Category: News | Posted on Tue, May, 19th 2015 by THCFinder

There has been a tremendous amount of enthusiasm for the reform of marijuana laws in the state of Texas over the past several weeks, but all hope has since been abandoned after the state legislaturetossed several pieces of legislation into the garbage.

Although the word on the street—as of last week—was that two bills aimed at decriminalizing and legalizing the leaf for recreational purposes were given the green light to appear this session before the House of Representatives, sources were unfamiliar with the cutthroat authority of the House Calendar Committee’s Todd Hunter. As the deadline approached, it became readily apparent that the legislative gatekeeper was simply refusing to submit the bills to the full House for their consideration—ultimately, killing both measures before they even got started.

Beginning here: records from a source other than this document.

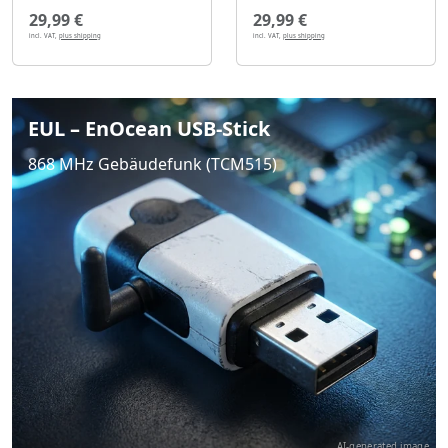
29,99 €
29,99 €
incl. VAT,
plus shipping
incl. VAT,
plus shipping
EUL – EnOcean USB-Stick
868 MHz Gebäudefunk (TCM515)
AI-generated image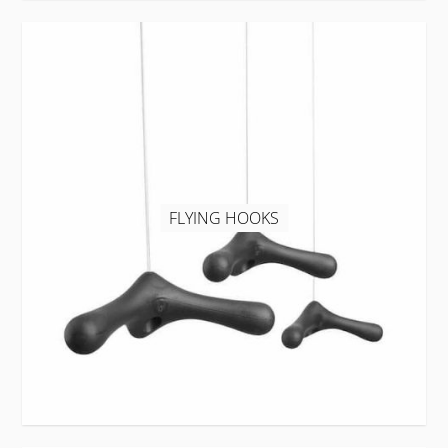
FLYING HOOKS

The first bill to meet its unfortunate demise was House Bill 507, introduced by Representative Joe Moody, which would have eliminated the criminal penalties associated with petty pot possession and replaced them with a maximum fine of $250. Of course, the passing of this legislation would have had a significant impact on the way the state handles pot offenders, perhaps even laying the groundwork for fewer restrictions in the years to come. As it stands, anyone busted for possession of up to two ounces can spend six months in jail and receive a fine of as much as $2,000.

However, the biggest tragedy of the Lone Star State’s attempt at pot reform was the highly anticipated House Bill 2165, which would have put an end to the prohibition of marijuana across the state by allowing the cannabis plant to be regulated in a manner similar to tomatoes. This measure, which was proposed by Representative David Simpson, would have made Texas one of the next states to establish a fully legal cannabis industry, putting it in the same ranks as four other states where voters have made the decision to end the war on weed.